Mal: "You all wanna be looking very intently at your own belly buttons. I see a head start to rise, violence is going to ensue. Probably guessed we mean to be thieving here but what we're after is not yours. So, let's have no undue fussing."

Highbrow:

The Operative: You know, in certain older civilized cultures, when men failed as entirely as you have, they would throw themselves on their swords.
Dr. Mathias: Well, unfortunately, I forgot to bring a sword.
Dr. Mathias: [as the Operative pulls out his sword] I would put that down right now if I were you.
The Operative: Would you be killed in your sleep, like an ailing pet?

The Operative: [to Mal] You cannot make me angry.
Inara Serra: Please, spend an hour with him!

Dr.

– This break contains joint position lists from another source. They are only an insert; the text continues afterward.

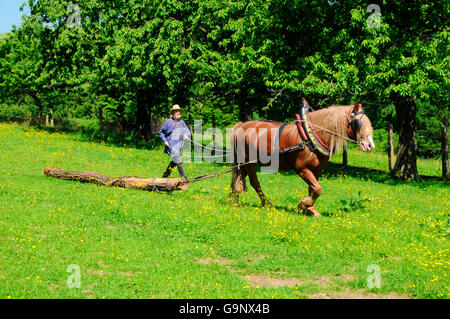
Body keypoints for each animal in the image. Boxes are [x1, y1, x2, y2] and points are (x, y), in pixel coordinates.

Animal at [230, 102, 374, 218]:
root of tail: (240, 126)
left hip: (246, 163)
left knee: (238, 179)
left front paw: (311, 209)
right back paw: (266, 203)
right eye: (357, 123)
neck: (311, 136)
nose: (370, 145)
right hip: (249, 162)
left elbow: (313, 188)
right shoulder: (301, 169)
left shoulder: (317, 170)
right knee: (254, 183)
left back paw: (233, 200)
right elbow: (318, 189)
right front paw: (303, 204)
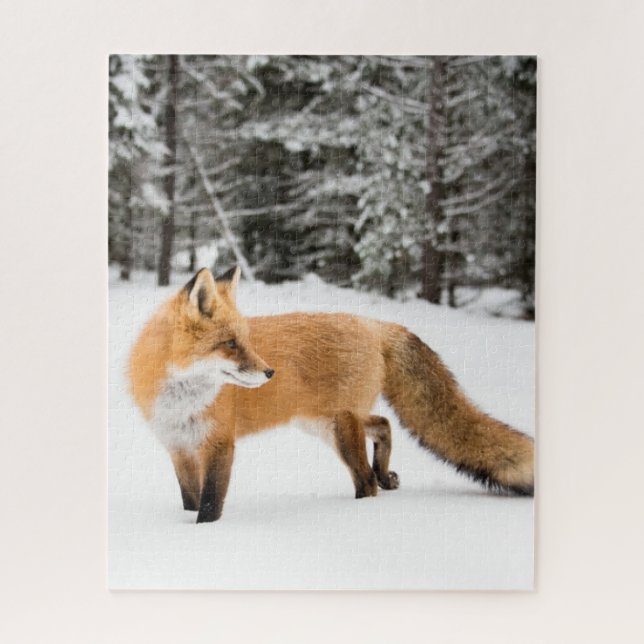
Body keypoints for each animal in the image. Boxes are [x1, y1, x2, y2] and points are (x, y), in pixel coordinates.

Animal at [128, 266, 534, 523]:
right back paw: (385, 474)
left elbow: (210, 505)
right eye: (230, 344)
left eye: (245, 340)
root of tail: (374, 324)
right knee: (384, 424)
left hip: (340, 428)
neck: (181, 402)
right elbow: (190, 500)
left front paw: (204, 534)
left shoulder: (219, 444)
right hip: (324, 423)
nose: (270, 372)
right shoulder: (179, 448)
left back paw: (363, 505)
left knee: (365, 479)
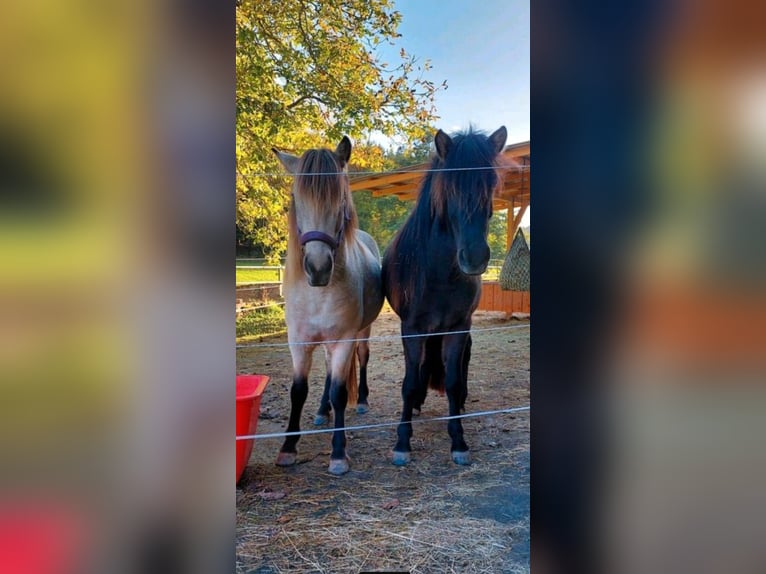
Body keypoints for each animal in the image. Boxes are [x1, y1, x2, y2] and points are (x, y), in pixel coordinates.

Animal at [272, 136, 384, 475]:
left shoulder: (344, 339)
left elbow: (339, 391)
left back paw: (361, 401)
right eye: (296, 198)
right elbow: (298, 391)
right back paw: (323, 410)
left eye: (340, 198)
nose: (318, 268)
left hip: (362, 331)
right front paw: (288, 448)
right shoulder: (298, 341)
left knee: (362, 359)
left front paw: (338, 453)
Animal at [382, 126, 507, 466]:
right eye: (450, 187)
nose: (475, 258)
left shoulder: (458, 326)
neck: (438, 271)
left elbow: (451, 381)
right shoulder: (412, 328)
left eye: (491, 183)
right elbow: (410, 382)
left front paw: (459, 441)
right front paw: (402, 443)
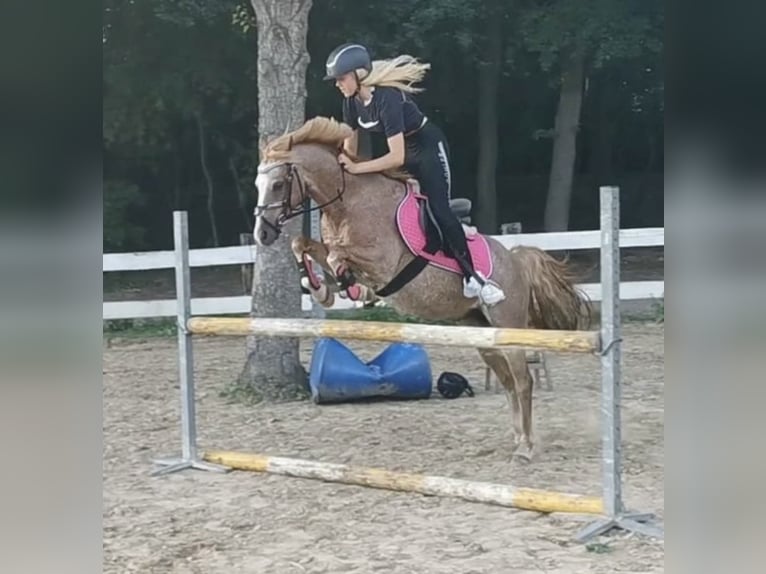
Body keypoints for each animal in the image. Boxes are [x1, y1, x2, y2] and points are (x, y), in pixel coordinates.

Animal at [252, 116, 590, 461]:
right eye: (257, 185)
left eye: (277, 184)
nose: (262, 234)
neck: (349, 203)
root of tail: (516, 260)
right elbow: (302, 244)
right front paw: (322, 288)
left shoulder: (382, 261)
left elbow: (336, 257)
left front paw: (348, 290)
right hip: (483, 334)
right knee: (508, 382)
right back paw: (518, 438)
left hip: (508, 325)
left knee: (523, 381)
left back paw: (525, 448)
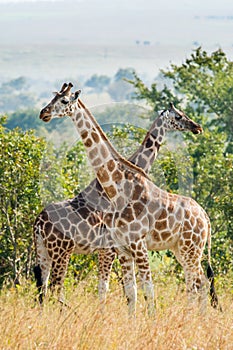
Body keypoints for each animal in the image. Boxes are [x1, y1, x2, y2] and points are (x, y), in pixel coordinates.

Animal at [36, 82, 218, 314]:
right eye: (179, 116)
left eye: (64, 100)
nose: (44, 113)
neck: (117, 188)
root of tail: (205, 216)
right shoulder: (120, 248)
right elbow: (130, 292)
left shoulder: (129, 247)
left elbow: (139, 291)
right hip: (56, 251)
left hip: (189, 248)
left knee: (197, 282)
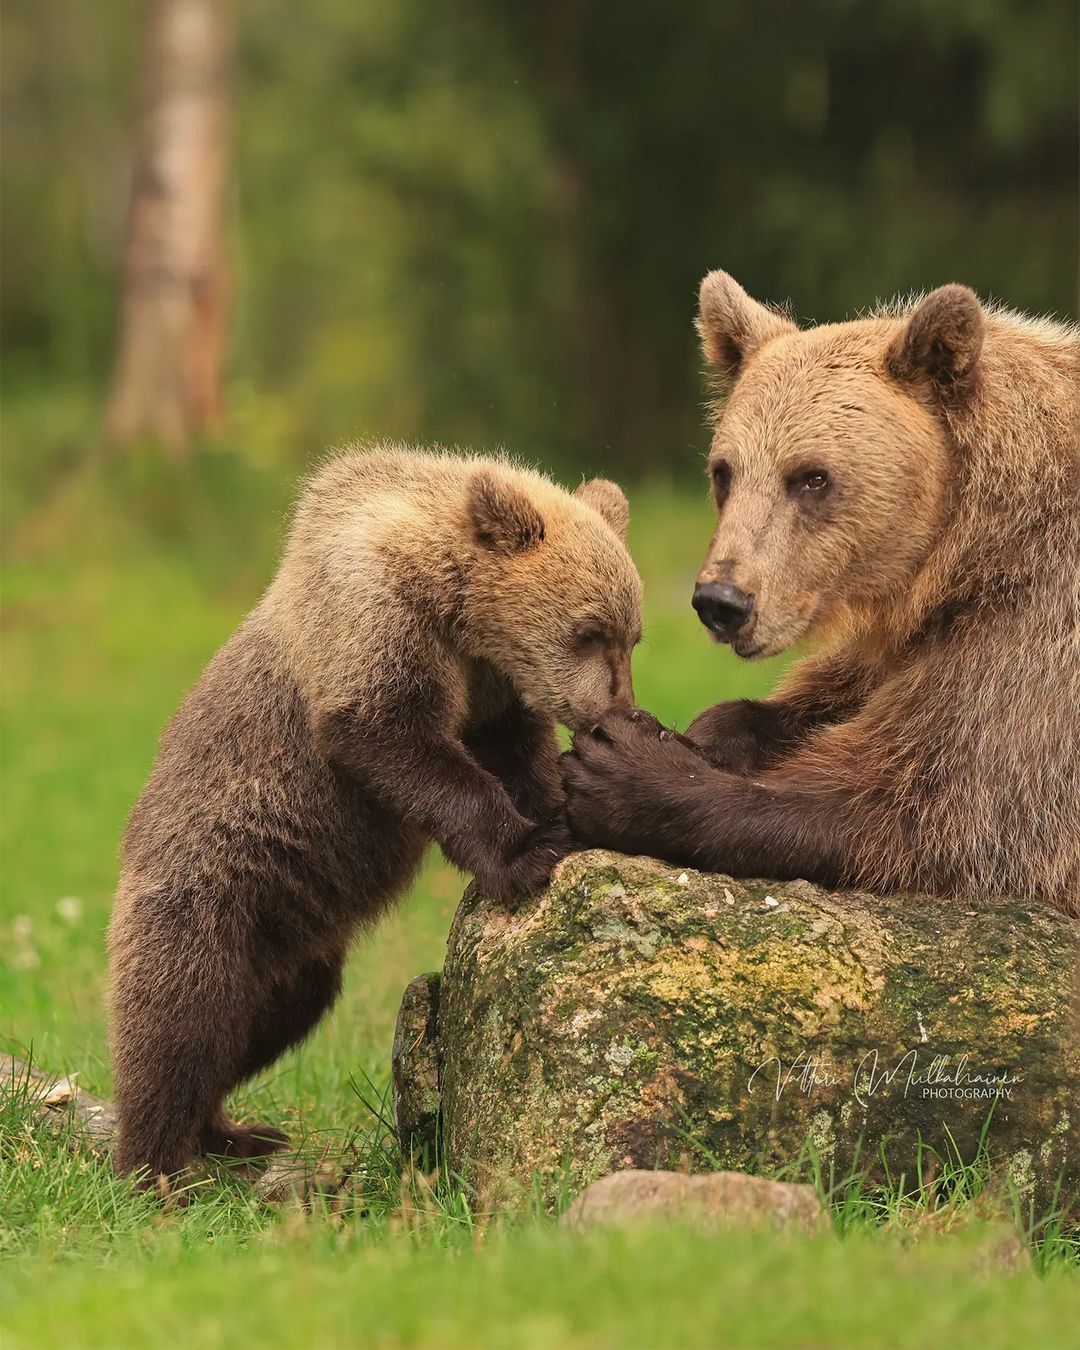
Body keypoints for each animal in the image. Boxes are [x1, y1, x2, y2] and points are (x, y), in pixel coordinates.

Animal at [564, 274, 1080, 918]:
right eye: (724, 471)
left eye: (812, 477)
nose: (722, 601)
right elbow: (830, 697)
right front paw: (704, 733)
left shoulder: (1039, 630)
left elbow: (936, 804)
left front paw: (622, 764)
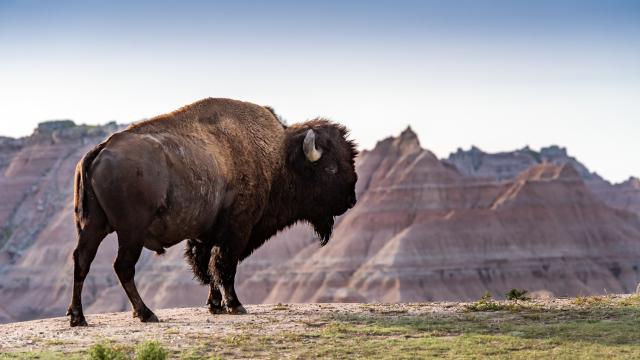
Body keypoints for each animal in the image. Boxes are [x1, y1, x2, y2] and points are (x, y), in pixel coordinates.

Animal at [67, 98, 358, 326]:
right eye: (331, 168)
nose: (351, 200)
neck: (278, 158)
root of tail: (100, 150)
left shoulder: (205, 235)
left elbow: (207, 268)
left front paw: (215, 305)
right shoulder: (237, 231)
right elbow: (224, 266)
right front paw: (235, 305)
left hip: (93, 226)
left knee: (82, 261)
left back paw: (78, 318)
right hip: (131, 232)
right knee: (123, 267)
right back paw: (146, 313)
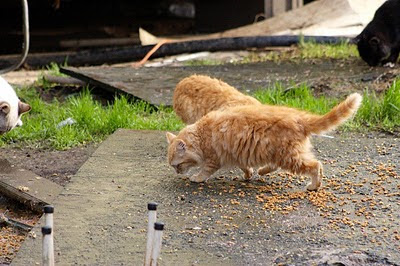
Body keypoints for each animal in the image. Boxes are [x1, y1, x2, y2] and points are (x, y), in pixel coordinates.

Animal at [166, 92, 362, 190]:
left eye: (177, 165)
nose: (177, 173)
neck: (201, 134)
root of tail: (299, 118)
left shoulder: (214, 158)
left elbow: (205, 171)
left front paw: (196, 178)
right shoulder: (236, 154)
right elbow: (244, 167)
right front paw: (248, 174)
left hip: (290, 157)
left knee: (316, 165)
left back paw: (314, 186)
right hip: (279, 154)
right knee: (276, 166)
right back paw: (262, 171)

Caron: "These are just a few of the images we've recorded. And you can see, it wasn't what we thought. There's been no war here and no terraforming event. The environment is stable. It's the Pax. The G-23 Paxilon Hydrochlorate that we added to the air processors. It was supposed to calm the population, weed out aggression. Well, it works. The people here stopped fighting. And then they stopped everything else. They stopped going to work, they stopped breeding, talking, eating. There's 30 million people here, and they all just let themselves die."

Now in the not so exciting world that we laughingly call "real," think of the difference between the humour of Peter Kay, Jimmy Carr and Stephen Fry.

As a Referee, you don't have to do everybody's accents. In fact, I'd actively discourage it as a bad idea, drawing from my own disastrous experiences. :) However, on occasion you might enjoy throwing in some sort of a situation where the ruffian who's just approached the characters is asking "Whassa teem?" with increasing agitation before one of them suddenly twigs and says "Oh, it's half past two."